Relative vs Non-restrictive clauses

Relative clauses can be broken down into two types: (1) restrictive and (2) non-restrictive.

A restrictive clause provides information that is pertinent or essential to the meaning of the sentence.

A non-restrictive clause, also called a parenthetical or an appositive, contains information that is extra. Information contained in a non-restrictive clause may be removed from the sentence altogether without changing the overall meaning of the sentence. Because this information is not crucial to the meaning of a sentence, it is set apart with commas, or, more emphatically, with
dashes, or parentheses.

Both kinds of clauses can be signaled by the use of wh word (which, when, where, and who). That is used to signal a restrictive clause.

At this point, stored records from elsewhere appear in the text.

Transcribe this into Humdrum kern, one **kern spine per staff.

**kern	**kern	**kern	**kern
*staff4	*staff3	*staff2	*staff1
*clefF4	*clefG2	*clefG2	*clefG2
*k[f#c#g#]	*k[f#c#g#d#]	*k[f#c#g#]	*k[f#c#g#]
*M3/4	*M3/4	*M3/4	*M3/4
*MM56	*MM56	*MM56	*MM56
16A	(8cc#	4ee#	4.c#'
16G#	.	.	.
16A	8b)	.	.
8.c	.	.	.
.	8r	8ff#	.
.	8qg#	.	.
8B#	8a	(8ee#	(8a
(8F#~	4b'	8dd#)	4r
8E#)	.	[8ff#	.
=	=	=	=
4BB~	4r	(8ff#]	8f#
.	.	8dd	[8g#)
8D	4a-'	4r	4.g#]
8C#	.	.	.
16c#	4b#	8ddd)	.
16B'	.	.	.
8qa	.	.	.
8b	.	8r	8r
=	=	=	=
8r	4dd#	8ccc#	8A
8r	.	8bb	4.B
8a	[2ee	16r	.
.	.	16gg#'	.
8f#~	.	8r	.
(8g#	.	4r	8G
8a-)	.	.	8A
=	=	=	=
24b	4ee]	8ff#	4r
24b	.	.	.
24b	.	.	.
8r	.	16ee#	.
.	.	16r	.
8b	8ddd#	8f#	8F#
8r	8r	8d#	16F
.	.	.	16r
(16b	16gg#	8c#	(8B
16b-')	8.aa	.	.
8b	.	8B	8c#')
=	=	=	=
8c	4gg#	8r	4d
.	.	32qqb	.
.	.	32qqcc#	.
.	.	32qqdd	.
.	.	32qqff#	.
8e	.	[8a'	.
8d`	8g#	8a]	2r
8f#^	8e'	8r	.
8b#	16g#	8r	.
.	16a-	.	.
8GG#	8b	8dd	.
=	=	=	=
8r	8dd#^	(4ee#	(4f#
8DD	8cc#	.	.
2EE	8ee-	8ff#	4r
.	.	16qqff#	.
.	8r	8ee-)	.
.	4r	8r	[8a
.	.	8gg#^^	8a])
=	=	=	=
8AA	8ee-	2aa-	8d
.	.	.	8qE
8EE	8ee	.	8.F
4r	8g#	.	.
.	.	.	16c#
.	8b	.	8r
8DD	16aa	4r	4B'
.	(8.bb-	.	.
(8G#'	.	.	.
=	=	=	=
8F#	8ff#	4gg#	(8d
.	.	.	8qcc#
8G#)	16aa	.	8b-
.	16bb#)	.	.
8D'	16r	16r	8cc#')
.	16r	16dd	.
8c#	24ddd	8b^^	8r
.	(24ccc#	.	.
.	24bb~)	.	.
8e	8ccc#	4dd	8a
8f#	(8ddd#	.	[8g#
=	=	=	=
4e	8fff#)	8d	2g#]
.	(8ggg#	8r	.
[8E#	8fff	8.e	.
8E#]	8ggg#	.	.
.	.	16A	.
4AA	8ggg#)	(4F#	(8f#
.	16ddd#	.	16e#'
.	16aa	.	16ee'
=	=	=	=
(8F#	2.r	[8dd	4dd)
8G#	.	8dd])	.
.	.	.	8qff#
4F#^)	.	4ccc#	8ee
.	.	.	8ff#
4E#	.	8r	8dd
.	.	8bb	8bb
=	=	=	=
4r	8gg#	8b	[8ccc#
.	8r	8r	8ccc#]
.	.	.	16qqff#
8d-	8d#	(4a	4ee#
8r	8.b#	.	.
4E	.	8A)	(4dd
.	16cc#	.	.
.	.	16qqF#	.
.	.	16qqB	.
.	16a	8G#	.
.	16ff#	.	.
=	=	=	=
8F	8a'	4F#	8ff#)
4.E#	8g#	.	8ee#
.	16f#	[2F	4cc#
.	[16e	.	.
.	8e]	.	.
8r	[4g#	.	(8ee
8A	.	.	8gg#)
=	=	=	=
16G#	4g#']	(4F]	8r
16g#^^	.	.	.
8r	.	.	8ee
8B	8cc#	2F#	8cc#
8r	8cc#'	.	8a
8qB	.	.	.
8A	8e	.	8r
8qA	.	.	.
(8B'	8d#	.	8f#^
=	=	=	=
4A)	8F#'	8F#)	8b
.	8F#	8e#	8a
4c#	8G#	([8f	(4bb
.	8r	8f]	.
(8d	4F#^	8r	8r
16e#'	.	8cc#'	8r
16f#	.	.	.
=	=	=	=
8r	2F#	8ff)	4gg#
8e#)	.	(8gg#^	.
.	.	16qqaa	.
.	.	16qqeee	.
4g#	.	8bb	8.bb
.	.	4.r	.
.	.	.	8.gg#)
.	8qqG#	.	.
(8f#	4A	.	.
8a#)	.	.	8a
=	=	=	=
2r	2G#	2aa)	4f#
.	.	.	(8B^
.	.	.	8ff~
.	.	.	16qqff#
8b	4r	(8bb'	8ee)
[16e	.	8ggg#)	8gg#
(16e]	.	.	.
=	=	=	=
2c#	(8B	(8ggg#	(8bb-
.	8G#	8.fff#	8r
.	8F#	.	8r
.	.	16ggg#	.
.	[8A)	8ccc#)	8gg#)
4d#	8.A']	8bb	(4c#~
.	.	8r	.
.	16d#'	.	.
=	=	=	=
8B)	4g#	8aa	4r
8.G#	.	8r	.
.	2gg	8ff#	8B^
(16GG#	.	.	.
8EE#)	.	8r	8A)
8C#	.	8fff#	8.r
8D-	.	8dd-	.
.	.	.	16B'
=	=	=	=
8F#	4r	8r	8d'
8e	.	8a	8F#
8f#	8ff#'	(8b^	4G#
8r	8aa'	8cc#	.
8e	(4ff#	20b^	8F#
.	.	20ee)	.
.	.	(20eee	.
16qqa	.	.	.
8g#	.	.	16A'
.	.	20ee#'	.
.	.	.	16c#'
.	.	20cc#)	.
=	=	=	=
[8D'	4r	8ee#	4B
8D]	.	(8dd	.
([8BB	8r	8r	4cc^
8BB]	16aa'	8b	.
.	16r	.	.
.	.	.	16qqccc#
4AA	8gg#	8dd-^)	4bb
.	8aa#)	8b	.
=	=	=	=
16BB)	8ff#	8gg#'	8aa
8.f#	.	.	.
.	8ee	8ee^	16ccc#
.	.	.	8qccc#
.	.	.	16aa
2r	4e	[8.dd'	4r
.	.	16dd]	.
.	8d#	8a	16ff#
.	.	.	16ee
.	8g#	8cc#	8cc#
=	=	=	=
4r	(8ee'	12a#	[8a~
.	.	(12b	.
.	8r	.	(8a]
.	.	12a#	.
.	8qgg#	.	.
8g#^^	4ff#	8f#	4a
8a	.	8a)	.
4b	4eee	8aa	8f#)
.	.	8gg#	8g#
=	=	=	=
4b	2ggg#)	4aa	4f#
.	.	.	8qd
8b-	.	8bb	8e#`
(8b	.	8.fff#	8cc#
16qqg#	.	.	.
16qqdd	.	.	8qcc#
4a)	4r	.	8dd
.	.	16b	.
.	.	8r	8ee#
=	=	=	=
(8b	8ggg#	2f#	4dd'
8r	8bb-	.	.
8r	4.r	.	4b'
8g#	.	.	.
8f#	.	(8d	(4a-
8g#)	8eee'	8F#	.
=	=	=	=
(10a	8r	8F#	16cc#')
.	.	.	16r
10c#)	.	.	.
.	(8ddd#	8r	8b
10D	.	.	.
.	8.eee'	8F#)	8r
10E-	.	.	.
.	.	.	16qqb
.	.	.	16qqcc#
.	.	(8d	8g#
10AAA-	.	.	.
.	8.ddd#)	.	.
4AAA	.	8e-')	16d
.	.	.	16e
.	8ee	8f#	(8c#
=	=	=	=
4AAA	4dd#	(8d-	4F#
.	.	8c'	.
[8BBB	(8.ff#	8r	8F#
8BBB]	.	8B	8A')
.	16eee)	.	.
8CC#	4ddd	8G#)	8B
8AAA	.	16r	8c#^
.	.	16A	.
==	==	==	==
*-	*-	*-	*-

Because a restrictive clause contributes to the basic meaning of the sentence, it is not separated from the rest of the sentence with commas or other surrounding
punctuation.

The meaning of a sentence can be altered by whether a clause is punctuated so as to show that it is a restrictive clause (giving crucial information) or a non-restrictive clause (giving extra information).

Here are some examples:

Restrictive clauses

The woman whom I met at the baseball game was wearing my same shirt.

The guy that my old roommate married is boring.

I had the answer that made the most sense.

Non-restrictive clauses

The piece of chocolate cake, which probably has a million calories in it, was delicious.

Charles Dickensm, who was great writer in the late 19th Century, is the author of Little Dorrit.

He reads and studies maps for fun, which is no exaggeration.